Records from a dataset:
◇ ◇ ◇ ◇
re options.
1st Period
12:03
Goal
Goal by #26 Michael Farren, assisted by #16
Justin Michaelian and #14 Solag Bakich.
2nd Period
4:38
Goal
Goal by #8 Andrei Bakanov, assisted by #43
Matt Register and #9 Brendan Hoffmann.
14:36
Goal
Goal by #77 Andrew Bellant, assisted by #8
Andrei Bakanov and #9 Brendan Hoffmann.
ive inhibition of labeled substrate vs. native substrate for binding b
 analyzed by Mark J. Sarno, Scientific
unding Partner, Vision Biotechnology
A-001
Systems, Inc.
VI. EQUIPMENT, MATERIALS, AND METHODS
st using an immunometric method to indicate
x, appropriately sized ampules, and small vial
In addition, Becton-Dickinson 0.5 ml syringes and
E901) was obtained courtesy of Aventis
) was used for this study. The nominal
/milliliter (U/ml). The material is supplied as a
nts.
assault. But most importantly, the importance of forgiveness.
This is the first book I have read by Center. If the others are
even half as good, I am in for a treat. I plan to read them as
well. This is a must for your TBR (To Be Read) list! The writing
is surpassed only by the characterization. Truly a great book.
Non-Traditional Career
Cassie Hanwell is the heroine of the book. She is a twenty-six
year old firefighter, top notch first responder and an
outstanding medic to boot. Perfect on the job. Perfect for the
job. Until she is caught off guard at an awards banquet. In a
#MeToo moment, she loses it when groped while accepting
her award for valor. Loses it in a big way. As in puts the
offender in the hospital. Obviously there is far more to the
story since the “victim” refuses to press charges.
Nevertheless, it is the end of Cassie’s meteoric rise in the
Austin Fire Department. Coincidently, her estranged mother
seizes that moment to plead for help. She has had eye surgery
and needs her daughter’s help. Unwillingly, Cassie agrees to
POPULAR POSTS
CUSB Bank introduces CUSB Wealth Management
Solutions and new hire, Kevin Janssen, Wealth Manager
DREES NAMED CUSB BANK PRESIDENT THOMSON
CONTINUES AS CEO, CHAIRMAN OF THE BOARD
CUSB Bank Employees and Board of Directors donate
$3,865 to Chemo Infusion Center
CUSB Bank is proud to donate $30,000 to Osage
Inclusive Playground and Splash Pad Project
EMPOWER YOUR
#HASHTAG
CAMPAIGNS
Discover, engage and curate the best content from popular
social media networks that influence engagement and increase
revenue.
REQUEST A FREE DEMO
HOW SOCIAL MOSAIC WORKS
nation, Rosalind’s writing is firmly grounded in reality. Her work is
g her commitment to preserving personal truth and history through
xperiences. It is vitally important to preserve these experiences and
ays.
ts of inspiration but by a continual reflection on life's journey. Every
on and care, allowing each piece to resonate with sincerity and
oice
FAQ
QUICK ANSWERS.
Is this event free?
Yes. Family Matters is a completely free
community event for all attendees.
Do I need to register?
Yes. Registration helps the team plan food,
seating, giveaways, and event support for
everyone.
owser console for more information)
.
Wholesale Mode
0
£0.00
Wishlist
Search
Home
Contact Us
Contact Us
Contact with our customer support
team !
◇ ◇ ◇ ◇
## [Prompt]
Swap each "Goal" in the records for "Score" and leave every other part of the lines unchanged.

## [Answer section]
re options.
1st Period
12:03
Score
Score by #26 Michael Farren, assisted by #16
Justin Michaelian and #14 Solag Bakich.
2nd Period
4:38
Score
Score by #8 Andrei Bakanov, assisted by #43
Matt Register and #9 Brendan Hoffmann.
14:36
Score
Score by #77 Andrew Bellant, assisted by #8
Andrei Bakanov and #9 Brendan Hoffmann.
ive inhibition of labeled substrate vs. native substrate for binding b
 analyzed by Mark J. Sarno, Scientific
unding Partner, Vision Biotechnology
A-001
Systems, Inc.
VI. EQUIPMENT, MATERIALS, AND METHODS
st using an immunometric method to indicate
x, appropriately sized ampules, and small vial
In addition, Becton-Dickinson 0.5 ml syringes and
E901) was obtained courtesy of Aventis
) was used for this study. The nominal
/milliliter (U/ml). The material is supplied as a
nts.
assault. But most importantly, the importance of forgiveness.
This is the first book I have read by Center. If the others are
even half as good, I am in for a treat. I plan to read them as
well. This is a must for your TBR (To Be Read) list! The writing
is surpassed only by the characterization. Truly a great book.
Non-Traditional Career
Cassie Hanwell is the heroine of the book. She is a twenty-six
year old firefighter, top notch first responder and an
outstanding medic to boot. Perfect on the job. Perfect for the
job. Until she is caught off guard at an awards banquet. In a
#MeToo moment, she loses it when groped while accepting
her award for valor. Loses it in a big way. As in puts the
offender in the hospital. Obviously there is far more to the
story since the “victim” refuses to press charges.
Nevertheless, it is the end of Cassie’s meteoric rise in the
Austin Fire Department. Coincidently, her estranged mother
seizes that moment to plead for help. She has had eye surgery
and needs her daughter’s help. Unwillingly, Cassie agrees to
POPULAR POSTS
CUSB Bank introduces CUSB Wealth Management
Solutions and new hire, Kevin Janssen, Wealth Manager
DREES NAMED CUSB BANK PRESIDENT THOMSON
CONTINUES AS CEO, CHAIRMAN OF THE BOARD
CUSB Bank Employees and Board of Directors donate
$3,865 to Chemo Infusion Center
CUSB Bank is proud to donate $30,000 to Osage
Inclusive Playground and Splash Pad Project
EMPOWER YOUR
#HASHTAG
CAMPAIGNS
Discover, engage and curate the best content from popular
social media networks that influence engagement and increase
revenue.
REQUEST A FREE DEMO
HOW SOCIAL MOSAIC WORKS
nation, Rosalind’s writing is firmly grounded in reality. Her work is
g her commitment to preserving personal truth and history through
xperiences. It is vitally important to preserve these experiences and
ays.
ts of inspiration but by a continual reflection on life's journey. Every
on and care, allowing each piece to resonate with sincerity and
oice
FAQ
QUICK ANSWERS.
Is this event free?
Yes. Family Matters is a completely free
community event for all attendees.
Do I need to register?
Yes. Registration helps the team plan food,
seating, giveaways, and event support for
everyone.
owser console for more information)
.
Wholesale Mode
0
£0.00
Wishlist
Search
Home
Contact Us
Contact Us
Contact with our customer support
team !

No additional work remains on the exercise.